April’s Challenge in the Historical Sew Monthly 2015 is War & Peace: Make something that shows the effects of war, or of extended peace.
You may not know this (because it’s not always obvious from what I blog about), but as an undergraduate, I studied international relations. And art history. And costume design. (yes, I like to stay busy).
The relationship between the latter two was obvious: I was focusing on textiles and costume in art history, and in historic costume in costume design. The first one confused a lot of people. It seemed quite random. What does international relations have to do with costume history?
Well, everything. IR is everything that’s going on in the world: looking at why it happens, why countries interact the way they do, how they are likely to act in any given situation, why wars happened, and how their repercussions will effect the rest of the world.

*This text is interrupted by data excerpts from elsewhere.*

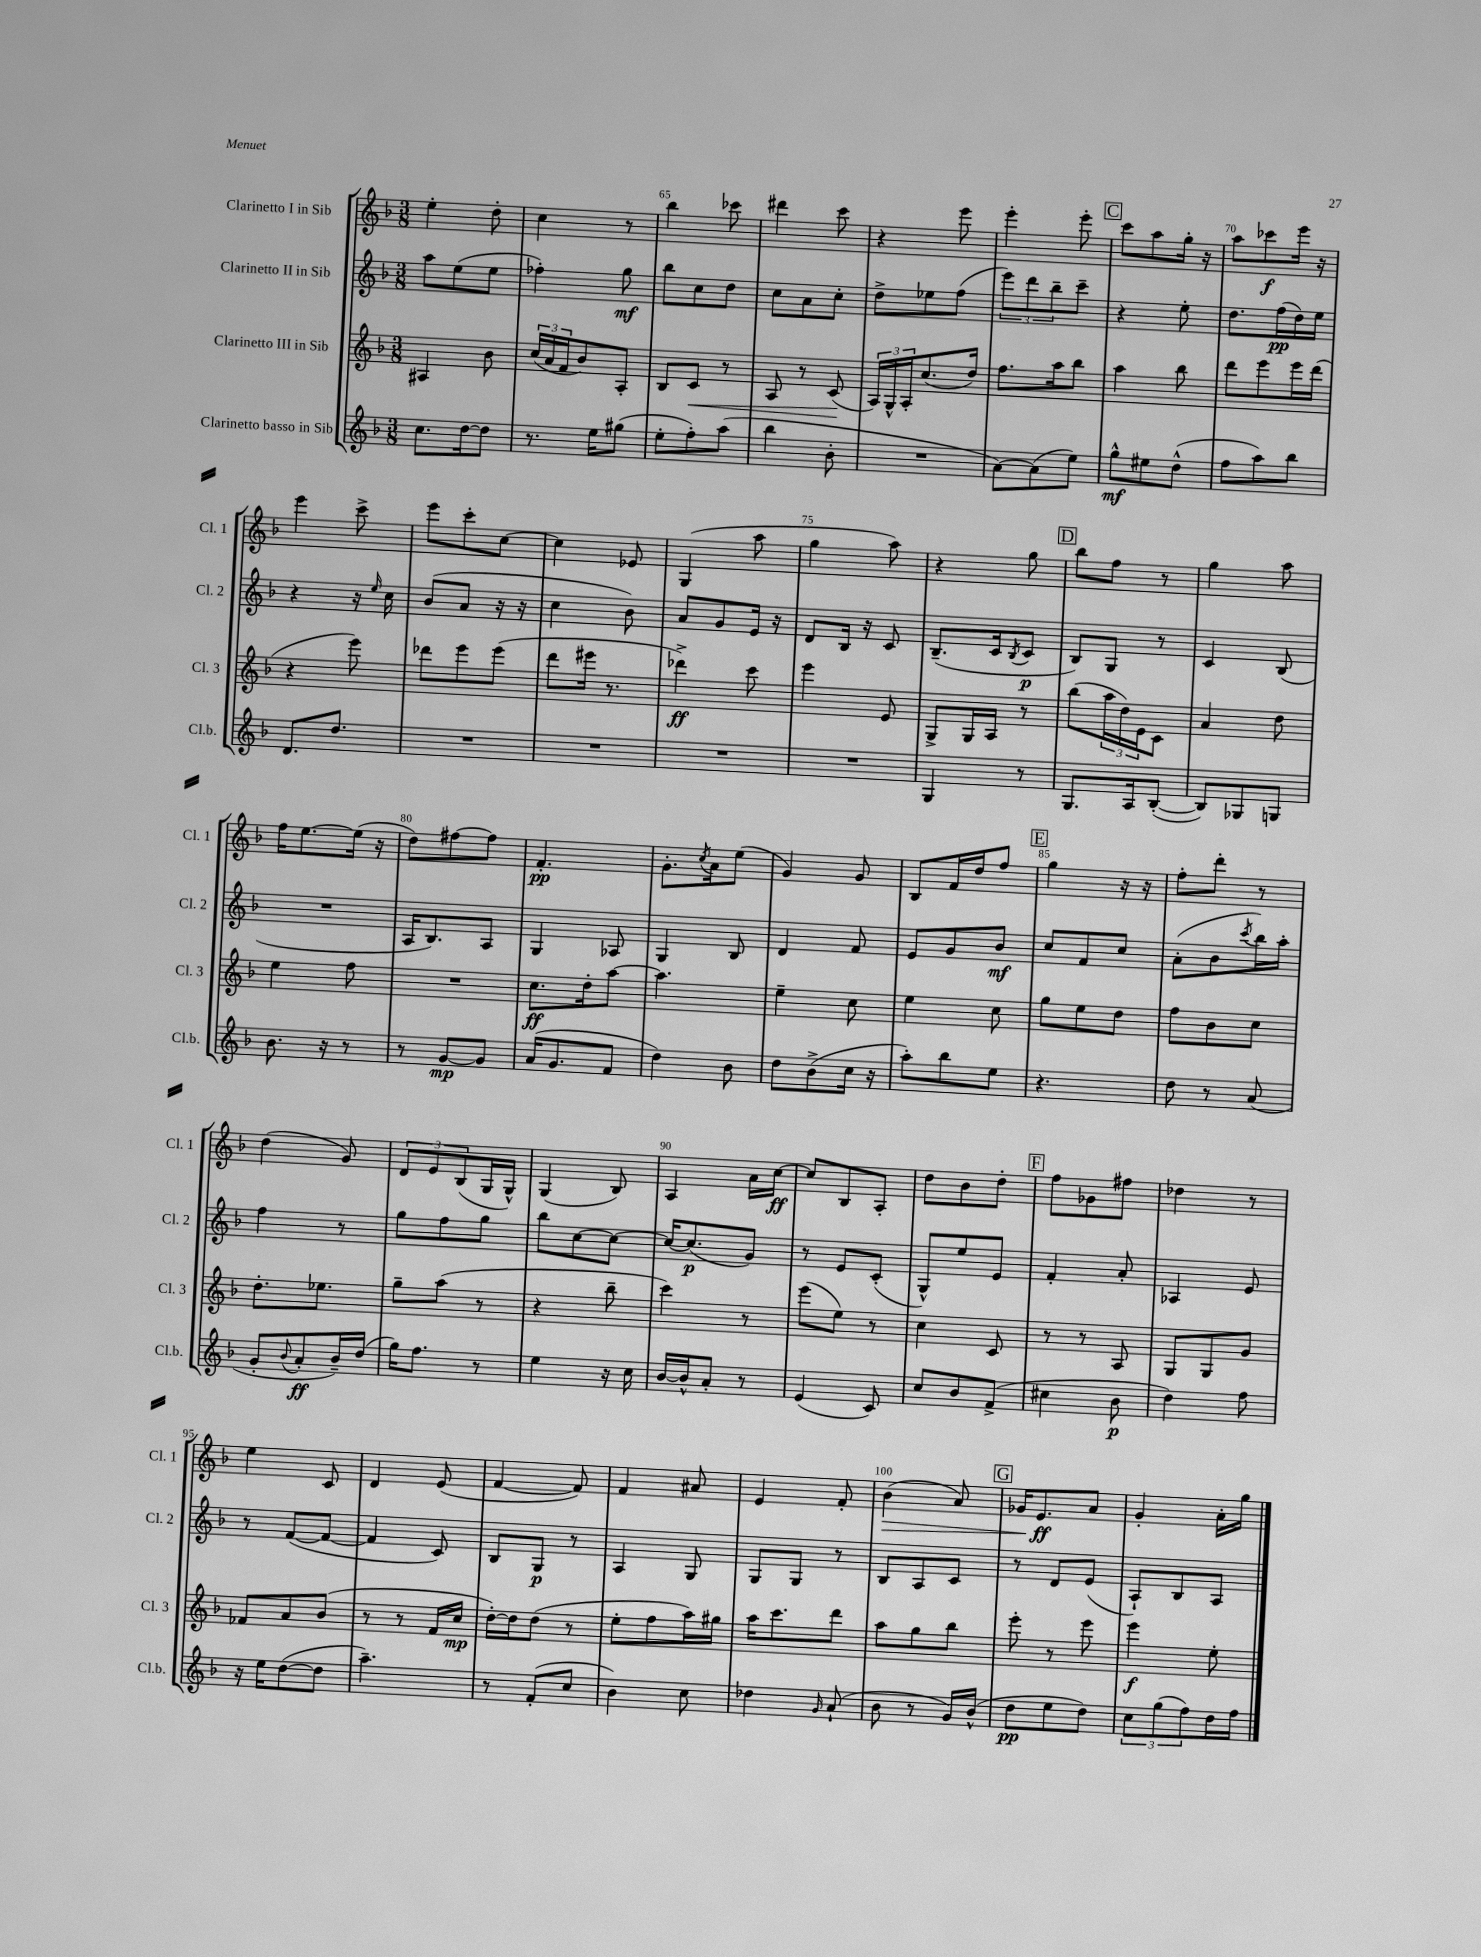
<<
\new StaffGroup <<
\new Staff = "s0" \with { instrumentName = "Clarinetto I in Sib" shortInstrumentName = "Cl. 1" } {
    \clef treble \key f \major \numericTimeSignature \time 3/8
    e''4-. d''8-. |
    c''4 r8 |
    bes''4 ces'''8 |
    dis'''4 c'''8 |
    r4 e'''8 |
    e'''4-. e'''8-. |
    \mark \markup { \box "C" } c'''8 a''8 g''16-. r16 |
    a''8 ces'''8\f e'''16 r16 |
    e'''4 c'''8-> |
    e'''8 c'''8-. c''8~ |
    c''4 ees'8 |
    g4( a''8 |
    g''4 a''8) |
    r4 g''8 |
    \mark \markup { \box "D" } bes''8 f''8 r8 |
    g''4 a''8 |
    f''16 e''8.~ e''16( r16 |
    d''8) fis''8~ fis''8 |
    f'4.-.\pp |
    g'8.-. \acciaccatura { c''8 } a'16 e''8( |
    g'4) g'8 |
    bes8 f'16 d''16 f''8 |
    \mark \markup { \box "E" } g''4 r16 r16 |
    f''8-. d'''8-. r8 |
    d''4( g'8) |
    \tuplet 3/2 { d'8 e'8 bes8( } g16 g16-^) |
    g4( bes8) |
    a4 a'16 c''16~\ff |
    c''8 bes8 a8-. |
    d''8 bes'8 d''8-. |
    \mark \markup { \box "F" } f''8 ges'8 fis''8 |
    des''4 r8 |
    e''4 c'8 |
    d'4 e'8( |
    f'4~ f'8) |
    f'4 ais'8 |
    e'4 f'8-. |
    bes'4\>( a'8) |
    \mark \markup { \box "G" } ges'16 e'8.\ff\! a'8 |
    g'4-. a'16-. g''16 \bar "|." |
}
\new Staff = "s1" \with { instrumentName = "Clarinetto II in Sib" shortInstrumentName = "Cl. 2" } {
    \clef treble \key f \major \numericTimeSignature \time 3/8
    a''8 e''8( e''8 |
    fes''4-.) g''8\mf |
    bes''8 c''8 d''8 |
    c''8 a'8 c''8-. |
    d''8-> ees''8 f''8( |
    \tuplet 3/2 { e'''8) d'''8 bes''8-- } c'''8-- |
    \mark \markup { \box "C" } r4 e''8-. |
    d''8. f''16\pp( d''16) e''16 |
    r4 r16 \grace { e''16 } c''16 |
    bes'8( a'8 r16 r16 |
    c''4 bes'8) |
    a'8 g'8 e'16 r16 |
    d'8 bes16 r16 c'8 |
    bes8.--( c'16 \acciaccatura { bes8 } c'8\p |
    \mark \markup { \box "D" } bes8) g8 r8 |
    c'4 bes8( |
    R4. |
    a16 bes8.) a8 |
    g4 aes8 |
    g4 bes8 |
    d'4 f'8 |
    e'8 g'8 bes'8\mf |
    \mark \markup { \box "E" } c''8 f'8 c''8 |
    a'8-.( bes'8 \acciaccatura { c'''8 } bes''16) a''16-. |
    f''4 r8 |
    g''8 f''8 g''8 |
    bes''8 c''8~ c''8~ |
    c''16~ c''8.\p( g'8) |
    r8 e'8 c'8-.( |
    g8-^) e''8 e'8 |
    \mark \markup { \box "F" } f'4-. a'8-. |
    aes4 e'8 |
    r8 f'8~( f'8~ |
    f'4 c'8) |
    bes8 g8\p r8 |
    a4 g8 |
    g8 g8 r8 |
    bes8 a8 c'8 |
    \mark \markup { \box "G" } r8 d'8 e'8( |
    a8-!) bes8 a8 \bar "|." |
}
\new Staff = "s2" \with { instrumentName = "Clarinetto III in Sib" shortInstrumentName = "Cl. 3" } {
    \clef treble \key f \major \numericTimeSignature \time 3/8
    ais4 bes'8 |
    \tuplet 3/2 { c''16( a'16 f'16 } bes'8) a8-. |
    bes8 c'8\< r8 |
    a8 r8 c'8\!( |
    \tuplet 3/2 { a16) g16-^ a16-. } c''8.( d''16) |
    f''8. a''16 bes''8 |
    \mark \markup { \box "C" } a''4 bes''8 |
    d'''8 e'''8 e'''16 d'''16( |
    r4 e'''8) |
    des'''8 e'''8 e'''8( |
    d'''8 eis'''16 r8. |
    des'''4->\ff) c'''8 |
    e'''4 e'8 |
    g8-> g16 a16 r8 |
    \mark \markup { \box "D" } bes''8( \tuplet 3/2 { a''16 d''16) e'16 } c'8 |
    a'4 d''8 |
    e''4 f''8 |
    R4. |
    c''8.\ff d''16-. a''8~ |
    a''4. |
    e''4-- c''8 |
    e''4 c''8 |
    \mark \markup { \box "E" } g''8 e''8 d''8 |
    f''8 bes'8 c''8 |
    d''8.-. ees''8. |
    g''8-- a''8( r8 |
    r4 bes''8-- |
    c'''4) r8 |
    e'''8( e''8) r8 |
    c''4 c'8 |
    \mark \markup { \box "F" } r8 r8 a8 |
    g8 g8 g'8 |
    fes'8 a'8 bes'8( |
    r8 r8 f'16 c''16\mp |
    d''16~-.) d''16 d''8( r8 |
    e''8-. f''8 a''16) gis''16 |
    a''16 c'''8. d'''8 |
    a''8 g''8 bes''8 |
    \mark \markup { \box "G" } e'''8-. r8 e'''8 |
    e'''4\f e''8-. \bar "|." |
}
\new Staff = "s3" \with { instrumentName = "Clarinetto basso in Sib" shortInstrumentName = "Cl.b." } {
    \clef treble \key f \major \numericTimeSignature \time 3/8
    c''8. d''16~ d''8 |
    r8. e''16 gis''8( |
    e''8-. f''8-.) a''8( |
    bes''4 bes'8-. |
    R4. |
    a'8~) a'8( e''8) |
    \mark \markup { \box "C" } g''8-^\mf eis''8 d''8-^( |
    f''8 a''8) bes''8 |
    d'8. d''8. |
    R4. |
    R4. |
    R4. |
    R4. |
    g4 r8 |
    \mark \markup { \box "D" } g8. a16 bes8~-.( |
    bes8) ges8 g8 |
    bes'8. r16 r8 |
    r8 g'8~\mp g'8 |
    a'16( g'8. f'8 |
    d''4) bes'8 |
    d''8 bes'8->( c''16 r16 |
    a''8-.) bes''8 e''8 |
    \mark \markup { \box "E" } r4. |
    d''8 r8 a'8( |
    g'8-. \appoggiatura { bes'8 } a'8-.\ff bes'16--) d''16( |
    g''16) f''8. r8 |
    e''4 r16 c''16 |
    bes'16~ bes'16-^ a'8-. r8 |
    e'4( c'8) |
    c''8 bes'8 f'8->( |
    \mark \markup { \box "F" } cis''4 bes'8\p |
    d''4) f''8 |
    r16 e''16 d''8~( d''8 |
    a''4.--) |
    r8 f'8-.( c''8 |
    bes'4) c''8 |
    des''4 \grace { g'16 } a'8-!( |
    bes'8 r8 g'16) bes'16-^( |
    \mark \markup { \box "G" } d''8\pp e''8 d''8) |
    \tuplet 3/2 { c''8 g''8( f''8) } d''16 f''16 \bar "|." |
}
>>
>>
\layout { \context { \Score currentBarNumber = #63 \override BarNumber.break-visibility = ##(#f #t #t) barNumberVisibility = #(every-nth-bar-number-visible 5) } }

Anything event that significantly impacts your country, or the world as a whole, is going to significantly impact on what you wear. War is, obviously, one of the most significant events that can happen to a country. Get involved in an extended war, with all your nations resources turned toward the war, and there are going to be clothing shortages, and a rise in patriotic and military inspired motifs. The flow of raw materials: oil, cotton, silk, linen, dye, may be interrupted, meaning that those materials are unavailable.
Clothing shortages famously occurred during both World Wars, with Germany resorting to making ‘austerity’ corsets out of fabric woven from paper thread in WWI, because Germany been importing most of its cotton and wool.
Patriotic motifs and colours were common in WWII: one of the most popular shades in the US was ‘Air Force Blue’. The Dazzle frocks and swimsuits I posted about last week are another example of patriotism in fashion, as was the name Government silk for rayon.
Military-esque trimmings on women’s spencers and pelisses were very fashionable during the Napoleonic wars.
During the American Civil War the South did not sell cotton to the North, and the North attempted (mostly successfully) to blockade the South, preventing goods from reaching the South, and Southern cotton from being exported to Britain, resulting in cotton shortages across Europe, and everything shortages across the South.
While the affects of war on fashion are quite famous, extended periods of peace can also affect fashions. Their effect is more subtle, and harder to pinpoint, but it can be seen. With extended peace countries are able to trade goods and ideas freely, new materials are seen, fashions become more elaborate and decadent, as resources and innovations can be focus on domestic goods and fashions.
Extended periods of (relative) peace along the Silk Road, for example, allowed Chinese silks to make it all the way to Rome (much to the governments displeasure, as they disliked the sort of free trade that saw Roman gold leaving the country for foreign silks.
For much of the 19th c., from the Congress of Vienna to the outbreak of WWI , Europe benefited from the (relative) peace of the Pax Britannica. It is not a cooincidence that this era saw enormous advances in science and industry, all of which affected fashions. Trains, steamships, telegraphs, photography, and advances in printing all assisting in spreading new fashions around the globe at ever increasing rates.
There were also advances in what kinds of fashions could be spread, like the discovery of aniline dyes (hugely helped by the peace, and an exchange of ideas between Britain and Continental Europe).
I will admit that tracing a fashion to a lack of a specific incident (war) can be trickier than tracing it to a specific incident, and not all fashions that arise during peacetime develop specifically because it is an extended peacetime, but it’s still a fascinating idea to tease out.
I hope I’ve given you plenty to think about! Whatever you make, be sure to consider how it was affected by war or peace, and how that shaped it as a costume and fashion.